- _Required action_
Your answer is every line of the material below in which the string "services" occurs.

# # # #

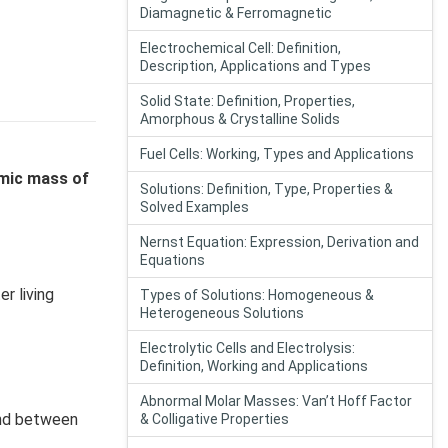
Diamagnetic & Ferromagnetic
Electrochemical Cell: Definition,
Description, Applications and Types
Solid State: Definition, Properties,
Amorphous & Crystalline Solids
Fuel Cells: Working, Types and Applications
mic mass of
Solutions: Definition, Type, Properties &
Solved Examples
Nernst Equation: Expression, Derivation and
Equations
r living
Types of Solutions: Homogeneous &
Heterogeneous Solutions
Electrolytic Cells and Electrolysis:
Definition, Working and Applications
Abnormal Molar Masses: Van’t Hoff Factor
ond between
& Colligative Properties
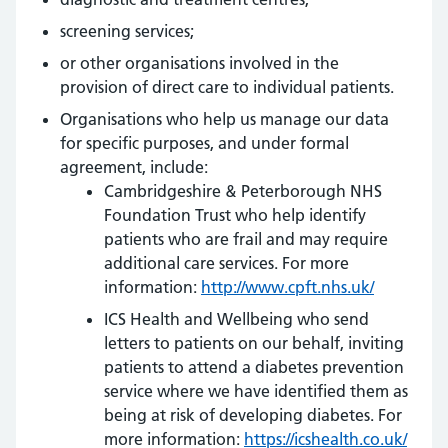
screening services;
or other organisations involved in the
provision of direct care to individual patients.
Organisations who help us manage our data
for specific purposes, and under formal
agreement, include:
Cambridgeshire & Peterborough NHS
Foundation Trust who help identify
patients who are frail and may require
additional care services. For more
information:
http://www.cpft.nhs.uk/
ICS Health and Wellbeing who send
letters to patients on our behalf, inviting
patients to attend a diabetes prevention
service where we have identified them as
being at risk of developing diabetes. For
more information:
https://icshealth.co.uk/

# # # #

- _Problem solution_
screening services;
additional care services. For more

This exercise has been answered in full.